Repeat the following records line for line. Begin at the first line of the records and stop after the line that contains "genus: Geranium". Include both ends and nothing else.

(Dataset entries)
'''
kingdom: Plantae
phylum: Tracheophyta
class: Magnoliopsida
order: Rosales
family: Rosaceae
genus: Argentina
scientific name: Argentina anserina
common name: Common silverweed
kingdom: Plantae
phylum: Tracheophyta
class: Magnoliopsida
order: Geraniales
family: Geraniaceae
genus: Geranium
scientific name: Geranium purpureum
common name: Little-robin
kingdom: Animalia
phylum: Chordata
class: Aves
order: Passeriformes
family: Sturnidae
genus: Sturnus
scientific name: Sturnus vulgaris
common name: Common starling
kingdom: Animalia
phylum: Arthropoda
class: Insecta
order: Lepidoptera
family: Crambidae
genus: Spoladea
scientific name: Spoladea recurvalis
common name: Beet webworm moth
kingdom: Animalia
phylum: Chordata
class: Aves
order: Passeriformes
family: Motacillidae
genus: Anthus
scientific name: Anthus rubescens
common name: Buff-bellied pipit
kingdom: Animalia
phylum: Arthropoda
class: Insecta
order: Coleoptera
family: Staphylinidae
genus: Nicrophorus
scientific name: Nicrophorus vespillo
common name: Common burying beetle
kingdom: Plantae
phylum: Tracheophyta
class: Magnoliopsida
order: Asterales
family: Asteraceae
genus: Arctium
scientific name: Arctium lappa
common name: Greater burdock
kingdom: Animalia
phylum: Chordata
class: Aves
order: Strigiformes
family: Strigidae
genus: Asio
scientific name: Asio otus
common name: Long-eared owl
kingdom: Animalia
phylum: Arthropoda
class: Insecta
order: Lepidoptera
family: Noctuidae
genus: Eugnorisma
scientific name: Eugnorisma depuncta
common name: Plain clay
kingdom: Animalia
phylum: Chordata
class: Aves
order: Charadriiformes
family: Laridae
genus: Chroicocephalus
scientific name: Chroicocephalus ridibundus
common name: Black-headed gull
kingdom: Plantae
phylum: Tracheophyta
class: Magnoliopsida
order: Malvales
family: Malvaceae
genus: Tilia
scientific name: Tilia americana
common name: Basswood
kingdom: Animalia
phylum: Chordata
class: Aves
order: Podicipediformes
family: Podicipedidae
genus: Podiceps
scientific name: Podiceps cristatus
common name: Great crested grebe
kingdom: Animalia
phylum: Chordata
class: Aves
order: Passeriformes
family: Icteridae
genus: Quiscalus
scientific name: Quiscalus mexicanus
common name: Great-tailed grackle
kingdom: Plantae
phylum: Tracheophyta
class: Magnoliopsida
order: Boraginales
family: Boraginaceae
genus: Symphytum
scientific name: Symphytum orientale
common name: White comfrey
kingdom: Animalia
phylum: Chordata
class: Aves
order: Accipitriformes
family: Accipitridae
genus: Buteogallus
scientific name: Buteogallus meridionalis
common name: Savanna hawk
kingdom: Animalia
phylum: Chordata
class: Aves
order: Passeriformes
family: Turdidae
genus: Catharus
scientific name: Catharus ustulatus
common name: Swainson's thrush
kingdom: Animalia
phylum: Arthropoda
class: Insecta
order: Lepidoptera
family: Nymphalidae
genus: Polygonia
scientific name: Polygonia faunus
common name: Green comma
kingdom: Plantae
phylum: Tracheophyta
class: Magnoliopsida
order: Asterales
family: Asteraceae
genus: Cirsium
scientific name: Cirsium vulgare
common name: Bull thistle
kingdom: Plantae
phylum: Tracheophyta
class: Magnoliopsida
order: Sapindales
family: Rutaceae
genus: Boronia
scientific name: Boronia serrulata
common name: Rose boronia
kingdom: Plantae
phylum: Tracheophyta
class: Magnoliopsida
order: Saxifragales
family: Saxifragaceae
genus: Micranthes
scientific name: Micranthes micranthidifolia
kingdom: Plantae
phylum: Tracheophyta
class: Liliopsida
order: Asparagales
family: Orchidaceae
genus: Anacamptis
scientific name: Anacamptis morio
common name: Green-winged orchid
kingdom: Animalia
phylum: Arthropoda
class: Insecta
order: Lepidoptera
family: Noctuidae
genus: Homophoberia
'''
Exercise output —
kingdom: Plantae
phylum: Tracheophyta
class: Magnoliopsida
order: Rosales
family: Rosaceae
genus: Argentina
scientific name: Argentina anserina
common name: Common silverweed
kingdom: Plantae
phylum: Tracheophyta
class: Magnoliopsida
order: Geraniales
family: Geraniaceae
genus: Geranium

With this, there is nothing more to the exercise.